To his credit, our server steered our guest to a German Riesling, which our guest eagerly sipped and unraveled accolades for when asked for an opinion, but who knows? When wine is intimidating and you discover your favorite pink drink is a black sheep, you'd swear a tightly bound Bordeaux clutched in the throes of dumbness tasted like nectar (pass the Splenda, would ya honey?).
Today, Zinfandel is the fourth leading wine grape variety planted in California--more than 50,000 acres of the stuff. A majority of it is used for white Zinfandel. Red Zinfandel accounts for a measly 2 percent share of the total 160 million cases of California table wine shipped in the United States while white Zinfandel gulps a 14 percent share. It's the third best selling wine in grocery stores after Chardonnay and that Sideways stepchild, Merlot. So why not keep a wine list slot open for it? It's cheap, unobtrusive and your audience would be much more receptive to a bait-and-switch if they knew they have the option to revert to form than they would if they were oh-so-politely made to feel like a wine boob. The French Room, after all, is in a downtown hotel built in 1912 by beer baron Adolphus Busch, whose name today is best known for branding a minor-league NASCAR racing series.

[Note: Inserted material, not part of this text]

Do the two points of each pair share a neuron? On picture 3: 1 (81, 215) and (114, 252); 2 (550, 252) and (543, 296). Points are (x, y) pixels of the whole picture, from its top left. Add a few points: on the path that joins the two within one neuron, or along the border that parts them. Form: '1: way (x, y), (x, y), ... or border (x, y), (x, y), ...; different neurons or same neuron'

Funny how the only other hiccup in The French Room experience was wine-centered as well. It was the bottle of Alsatian Pinot Gris, a crisp, slightly nutty sip. The wine was poured. The bottle was deployed to a service table and wasn't seen again for centuries until a row of empty and near-empty glasses finally triggered the service instinct, and the wine was quickly retrieved and re-poured.

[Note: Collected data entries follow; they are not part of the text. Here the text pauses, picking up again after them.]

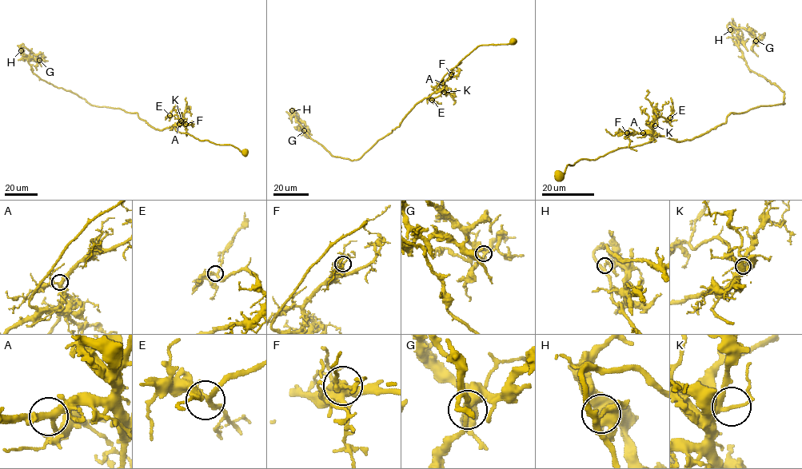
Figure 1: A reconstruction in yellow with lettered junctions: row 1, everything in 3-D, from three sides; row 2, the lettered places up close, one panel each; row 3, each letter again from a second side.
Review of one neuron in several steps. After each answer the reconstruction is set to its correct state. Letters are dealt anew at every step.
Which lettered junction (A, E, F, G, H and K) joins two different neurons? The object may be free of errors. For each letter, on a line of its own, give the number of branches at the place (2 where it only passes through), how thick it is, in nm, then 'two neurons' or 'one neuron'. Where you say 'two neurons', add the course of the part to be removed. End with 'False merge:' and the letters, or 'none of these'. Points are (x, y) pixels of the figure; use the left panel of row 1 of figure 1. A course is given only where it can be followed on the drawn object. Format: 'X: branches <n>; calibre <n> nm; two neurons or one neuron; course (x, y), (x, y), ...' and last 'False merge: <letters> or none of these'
A: branches 3; calibre 320 nm; one neuron
E: branches 3; calibre 240 nm; one neuron
F: branches 3; calibre 280 nm; one neuron
G: branches 3; calibre 240 nm; one neuron
H: branches 3; calibre 240 nm; two neurons; course (21, 50), (41, 66)
K: branches 4; calibre 240 nm; one neuron
False merge: H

From there, service catapulted to the highest reaches of professionalism. A sommelier was dispensed, steering us toward a 2002 Joseph Drouhin Chambolle-Musigny and away from a California Pinot Noir that was roughly half the price. The selection was good, though. The delicate cherry and spice flavors were more adapted to French Room cuisine than the rich fruit forward notes of the Pinot.
The notes on the menu are forward, too. Try this: Study of veal and wild mushrooms--roast tenderloin, butter shank and crisp sweetbread alongside truffle whipped potatoes with natural jus and date jam. Actually it's lamb jus, and it's dribbled across the three medallions of veal substance arranged on a rectangular plate like a dessert sampler. "On the veal, you have a study of veal," emphasizes our server. "It's going to be the veal tenderloin, veal shanks and veal sweetbreads. Do you like sweetbreads?"

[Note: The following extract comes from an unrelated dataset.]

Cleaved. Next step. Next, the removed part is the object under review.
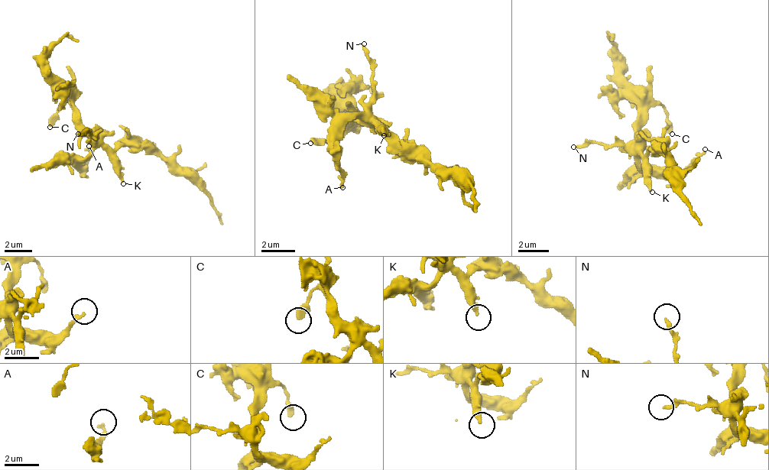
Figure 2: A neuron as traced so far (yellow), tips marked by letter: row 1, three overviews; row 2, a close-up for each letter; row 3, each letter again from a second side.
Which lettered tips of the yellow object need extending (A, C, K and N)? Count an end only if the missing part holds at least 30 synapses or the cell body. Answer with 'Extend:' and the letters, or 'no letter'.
Extend: K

We'd never had them like this, coated and fried. They're buttery, rich and smooth. Shank is deliciously rustic. Tenderloin drools juice and flashes hints of pink when cut. It's so precious, this study.
Duck is just flagrant decadence. "It's going to be medium rare," says our server with meticulous articulation. "Crispy outside, and the center is going to be medium rare." But this isn't even the half of it. Off to the side of the thick ribbon of sliced duck breast is a dab of duck confit tangled around tobacco-brown shards of caramelized pearl onion. This cluster is capped with a lobe of foie gras-- an exquisite sliver of liver with a thin but sturdy veneer shielding creamy depths profusely sweating rich nutty flavors. A tiny, bright orange dab of butternut squash purée tacks down the other end of the plate. It's as rich as custard. The sauce? "Dried sherry port wine sauce," says our server. "If I may?" He pours. He deposits the silver pitcher in front of the plate. Duck breast is tender, juicy and rich.